Batch Processing a pile of Word Documents

This topic contains 2 replies, has 3 voices, and was last updated by Profile photo of Ron Ron 3 months, 3 weeks ago.

  • Author
    Posts
  • #63466
    Profile photo of mike namib
    mike namib
    Participant

    Hey Folks,

    I've been looking into a problem of a friend of mine. He has a group people filling aut a form (word / doc /docx ) and these are in a folder. So we need to automate the processing hundreds documents and grab specific parameters and write the into a ".csv"-file.

    So, I can read the files and stack them but fishing the specified string, that`s where it starts to get tuff.

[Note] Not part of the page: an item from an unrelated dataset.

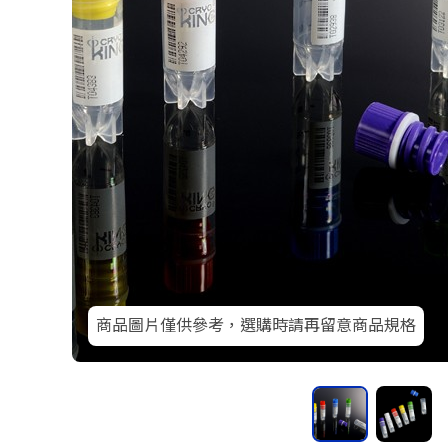
商品圖片僅供參考，選購時請再留意商品規格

    Can anybody help out here?

    
    $docPath = $args[0]
    Write-Host "Processing Documents from:" $docPath 
    $all_docs = Get-ChildItem $docPath -filter "*.docx"
    
    $word = New-Object -comobject "Word.Application"
    $word.Visible = $False
    
    # Now, open each document and list the "ContentControls"
    $all_items = @()
    foreach ( $doc in $all_docs)
    {
      Write-Host "Processing :" $doc.FullName
      $doc = $word.Documents.Open($doc.FullName);
    	
      $controls = $doc.ContentControls.Count	
      Write-Host "Found : " $controls.Count " Content Controls"
    
      # Now, we create a collection of custom objects which are holding the data
      $item = New-Object System.Object
      foreach ( $control in $doc.ContentControls )
      {
        $item | Add-Member -type NoteProperty -name $control.Title -value $control.Range.Text
      }
      $item
      $all_items += $item
      $doc.Close()
    }
    
    # Last, we save the collection to a CSV file
    $all_items | Export-CSV "exportData_DATE.CSV"
    
    
  • #63501
    Profile photo of Don Jones
    Don Jones
    Keymaster

    Yeah, Word is about the worst-case scenario for this, unfortunately, and you're going to be stuck with a decade-old COM object to work with. And this isn't _really_ PowerShell; it's COM programming against Word. I say this only because, historically, we've have very low turnout on this type of question, and I didn't want you hanging around waiting for an answer that might not be forthcoming. Sorry :(.

    But, if you figure it out, maybe you'll consider dropping by now and again to answer these kinds of questions when they come up :).

  • #63507
    Profile photo of Ron
    Ron
    Participant

    It looks like he may have already figured out the COM part, but doesn't know how to get the data being returned in the format he wants. It might help to fill out a form with test data, show us the output, and then show us what you want it to be. This might actually be more of a Regex question.

You must be logged in to reply to this topic.